Os Ka’apor não chegam a 3.000 indivíduos atualmente e habitam a Terra Indígena Alto Turiaçu, que tem 513 mil hectares e fica na divisa do Maranhão com o Pará. “É uma área enorme, então há uma cobiça muito grande por parte de agentes externos”, disse à Repórter Brasil Luís Antônio Pedrosa, assessor jurídico da Sociedade Maranhense dos Direitos Humanos. 

Em 2009, os Ka’apor assumiram a autorregulação do seu território, o que significa o rompimento com a Funai e com o governo federal. A defesa da região é feita por grupos de proteção criados pelos próprios indígenas, que se revezam para destruir estradas abertas por madeireiros ilegais da região.

Além do esquema de vigilância, os Ka’apor criaram um conselho para cuidar dos assuntos da etnia, acabando com a figura do cacique. “Foi uma forma de tirar a pressão e a visibilidade em cima de uma única pessoa”, diz Pedrosa. Além disso, para coibir a entrada dos madeireiros, os indígenas começaram a estabelecer “áreas de proteção”, que são novas aldeias instaladas no final de estradas clandestinas utilizadas por invasores. A articulação dos Ka’apor ajudou a reduzir o número de invasões em seu território, mas os problemas na região persistem.

O assessor jurídico da Sociedade Maranhense dos Direitos Humanos critica a falta de punição aos invasores. “As operações acontecem, mas, no dia seguinte, as máquinas de transporte e retirada da madeira estão no mesmo lugar. Há uma leniência completa das autoridades. Eu nunca recebo notícia de que alguém foi preso. A tendência é que o embate só cresça se tudo continuar como está”, denuncia Pedrosa.

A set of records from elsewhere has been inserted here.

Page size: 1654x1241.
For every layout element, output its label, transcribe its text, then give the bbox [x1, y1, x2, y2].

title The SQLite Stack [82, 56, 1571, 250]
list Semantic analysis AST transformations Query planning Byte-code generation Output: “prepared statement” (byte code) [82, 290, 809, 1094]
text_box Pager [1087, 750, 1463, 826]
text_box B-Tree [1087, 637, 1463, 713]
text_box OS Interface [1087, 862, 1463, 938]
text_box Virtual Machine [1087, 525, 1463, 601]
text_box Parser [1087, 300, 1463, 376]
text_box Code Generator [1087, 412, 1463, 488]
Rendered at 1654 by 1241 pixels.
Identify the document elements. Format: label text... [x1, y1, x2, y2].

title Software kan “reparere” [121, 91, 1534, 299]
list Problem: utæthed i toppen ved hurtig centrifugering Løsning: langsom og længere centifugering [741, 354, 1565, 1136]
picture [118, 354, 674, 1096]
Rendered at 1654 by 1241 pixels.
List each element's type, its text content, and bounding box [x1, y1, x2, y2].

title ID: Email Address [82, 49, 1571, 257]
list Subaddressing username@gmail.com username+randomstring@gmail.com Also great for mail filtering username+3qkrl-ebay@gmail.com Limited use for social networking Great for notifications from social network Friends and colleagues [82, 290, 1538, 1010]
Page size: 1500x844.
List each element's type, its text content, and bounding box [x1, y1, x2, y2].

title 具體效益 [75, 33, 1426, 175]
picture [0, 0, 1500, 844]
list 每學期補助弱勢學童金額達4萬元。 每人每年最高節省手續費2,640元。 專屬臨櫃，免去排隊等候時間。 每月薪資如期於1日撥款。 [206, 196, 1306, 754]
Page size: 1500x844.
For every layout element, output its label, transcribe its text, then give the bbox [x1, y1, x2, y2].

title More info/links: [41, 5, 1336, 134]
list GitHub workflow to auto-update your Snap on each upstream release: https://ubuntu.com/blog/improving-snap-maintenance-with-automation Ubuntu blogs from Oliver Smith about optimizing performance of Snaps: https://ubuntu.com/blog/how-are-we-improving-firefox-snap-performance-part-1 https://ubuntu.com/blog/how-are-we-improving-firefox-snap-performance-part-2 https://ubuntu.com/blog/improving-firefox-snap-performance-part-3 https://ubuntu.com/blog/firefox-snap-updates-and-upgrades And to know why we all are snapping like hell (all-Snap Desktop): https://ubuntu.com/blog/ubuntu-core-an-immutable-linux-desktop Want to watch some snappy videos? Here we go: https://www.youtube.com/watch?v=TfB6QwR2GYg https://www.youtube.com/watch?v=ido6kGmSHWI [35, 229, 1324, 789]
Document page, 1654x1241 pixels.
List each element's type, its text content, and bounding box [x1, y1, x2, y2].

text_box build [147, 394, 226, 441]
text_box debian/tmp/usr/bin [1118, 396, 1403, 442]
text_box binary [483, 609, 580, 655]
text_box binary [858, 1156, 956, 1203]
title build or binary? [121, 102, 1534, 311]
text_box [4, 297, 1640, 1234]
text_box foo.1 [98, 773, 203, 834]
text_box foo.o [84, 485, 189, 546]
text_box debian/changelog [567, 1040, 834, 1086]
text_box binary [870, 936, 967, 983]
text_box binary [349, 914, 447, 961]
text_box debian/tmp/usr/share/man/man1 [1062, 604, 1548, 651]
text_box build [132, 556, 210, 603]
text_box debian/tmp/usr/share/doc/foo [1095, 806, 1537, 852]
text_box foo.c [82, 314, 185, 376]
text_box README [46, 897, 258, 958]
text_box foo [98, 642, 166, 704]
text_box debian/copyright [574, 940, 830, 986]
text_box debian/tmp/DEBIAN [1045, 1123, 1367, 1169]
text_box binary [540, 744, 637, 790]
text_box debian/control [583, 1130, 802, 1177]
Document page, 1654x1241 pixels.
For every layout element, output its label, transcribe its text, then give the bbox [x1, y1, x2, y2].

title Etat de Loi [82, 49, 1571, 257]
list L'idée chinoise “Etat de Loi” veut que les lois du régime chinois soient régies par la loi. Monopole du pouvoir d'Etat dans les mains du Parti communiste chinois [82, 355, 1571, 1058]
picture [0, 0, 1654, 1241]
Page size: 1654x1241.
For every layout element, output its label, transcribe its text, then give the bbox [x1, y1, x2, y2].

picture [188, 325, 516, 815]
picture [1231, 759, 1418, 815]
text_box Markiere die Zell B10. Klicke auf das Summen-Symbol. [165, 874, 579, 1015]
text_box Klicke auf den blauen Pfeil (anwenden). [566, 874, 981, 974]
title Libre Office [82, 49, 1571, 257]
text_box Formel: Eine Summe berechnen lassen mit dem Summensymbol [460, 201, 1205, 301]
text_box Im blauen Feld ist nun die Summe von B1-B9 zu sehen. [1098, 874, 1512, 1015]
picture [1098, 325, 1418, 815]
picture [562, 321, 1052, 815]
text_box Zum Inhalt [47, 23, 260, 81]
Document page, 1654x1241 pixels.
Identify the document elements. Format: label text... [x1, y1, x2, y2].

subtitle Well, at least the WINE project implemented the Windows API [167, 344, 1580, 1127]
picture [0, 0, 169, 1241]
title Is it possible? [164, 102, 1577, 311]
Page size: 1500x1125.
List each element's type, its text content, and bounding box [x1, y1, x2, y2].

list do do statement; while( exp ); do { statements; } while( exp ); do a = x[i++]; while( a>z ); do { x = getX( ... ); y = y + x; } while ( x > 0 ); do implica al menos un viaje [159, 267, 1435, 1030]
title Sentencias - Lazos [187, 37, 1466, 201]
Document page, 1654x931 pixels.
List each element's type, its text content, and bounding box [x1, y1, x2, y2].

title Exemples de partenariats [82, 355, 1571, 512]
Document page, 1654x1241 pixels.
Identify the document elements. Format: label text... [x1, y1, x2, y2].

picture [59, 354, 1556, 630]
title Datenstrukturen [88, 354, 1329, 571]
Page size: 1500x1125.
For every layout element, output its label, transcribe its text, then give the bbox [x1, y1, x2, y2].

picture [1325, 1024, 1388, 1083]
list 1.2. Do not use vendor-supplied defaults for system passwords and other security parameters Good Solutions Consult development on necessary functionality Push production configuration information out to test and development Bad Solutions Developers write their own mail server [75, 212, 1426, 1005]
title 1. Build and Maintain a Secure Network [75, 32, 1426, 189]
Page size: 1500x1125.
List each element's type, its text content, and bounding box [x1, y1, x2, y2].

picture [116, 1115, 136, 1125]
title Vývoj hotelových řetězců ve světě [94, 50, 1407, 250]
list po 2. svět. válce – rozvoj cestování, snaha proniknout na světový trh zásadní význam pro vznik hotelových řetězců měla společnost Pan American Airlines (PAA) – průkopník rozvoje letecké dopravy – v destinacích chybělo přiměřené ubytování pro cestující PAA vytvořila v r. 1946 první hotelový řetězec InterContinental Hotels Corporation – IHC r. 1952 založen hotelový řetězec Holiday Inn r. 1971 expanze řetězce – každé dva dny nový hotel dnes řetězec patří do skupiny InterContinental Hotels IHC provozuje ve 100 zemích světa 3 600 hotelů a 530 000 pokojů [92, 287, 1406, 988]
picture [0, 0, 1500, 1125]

“O entorno das terras indígenas é o problema. Ninguém fiscaliza nada. As serrarias estão abertas, os caminhões madeireiros circulam livremente na cara da polícia e o Estado não toma nenhuma atitude”, afirma Gilderlan Rodrigues, do Cimi.

O coordenador do Cimi cita uma decisão da Justiça Federal do Maranhão, de dezembro do ano passado, que ordenava ao Ibama, à Funai e à União a comprovação de medidas, junto ao Ministério Público Federal, para resguardar os Ka’apor . “Mesmo assim, nenhuma proteção tem sido feita”, declarou. 


Para coibir as invasões de suas terras, os Ka’apor se revezam para destruir estradas abertas por madeireiros ilegais / Lunaé Parracho/Repórter Brasil

O clima de hostilidade suscita críticas dos Ka’apor ao atual governador do Estado, Flávio Dino (PSB). Os indígenas alegam que a gestão sabe das recorrentes agressões sofridas pela etnia e da falta de auxílio da Funai, da PF e da polícia estadual maranhense. 

“As inúmeras agressões ao território Ka’apor são de conhecimento do governador e seus secretários, que pouco ou nada fazem para impedi-las. Diante de uma situação de injustiça o silêncio é cúmplice. O governo estadual tem que agir contra os criminosos como forma de impedir a continuidade dos crimes e um confronto físico que redunde em mortos e feridos”, diz nota assinada por uma série de organizações em defesa dos Ka’apor após a perseguição envolvendo as lideranças indígenas.

Em comunicado conjunto, a Secretaria de Segurança Pública e a Secretaria de Estado dos Direitos Humanos e Participação Popular do Maranhão afirmaram que, “em se tratando de ocorrências dentro de territórios indígenas, a atuação é obrigatoriamente federal, da Polícia Federal, FUNAI e IBAMA.” As entidades disseram ainda que encaminharam a situação dos Ka’apor às autoridades competentes. Leia aqui a íntegra das respostas.

A Repórter Brasil procurou a Funai, a Polícia Federal e o IBAMA para questionar sobre os conflitos envolvendo os Ka’apor, mas os órgãos não responderam até a publicação deste texto.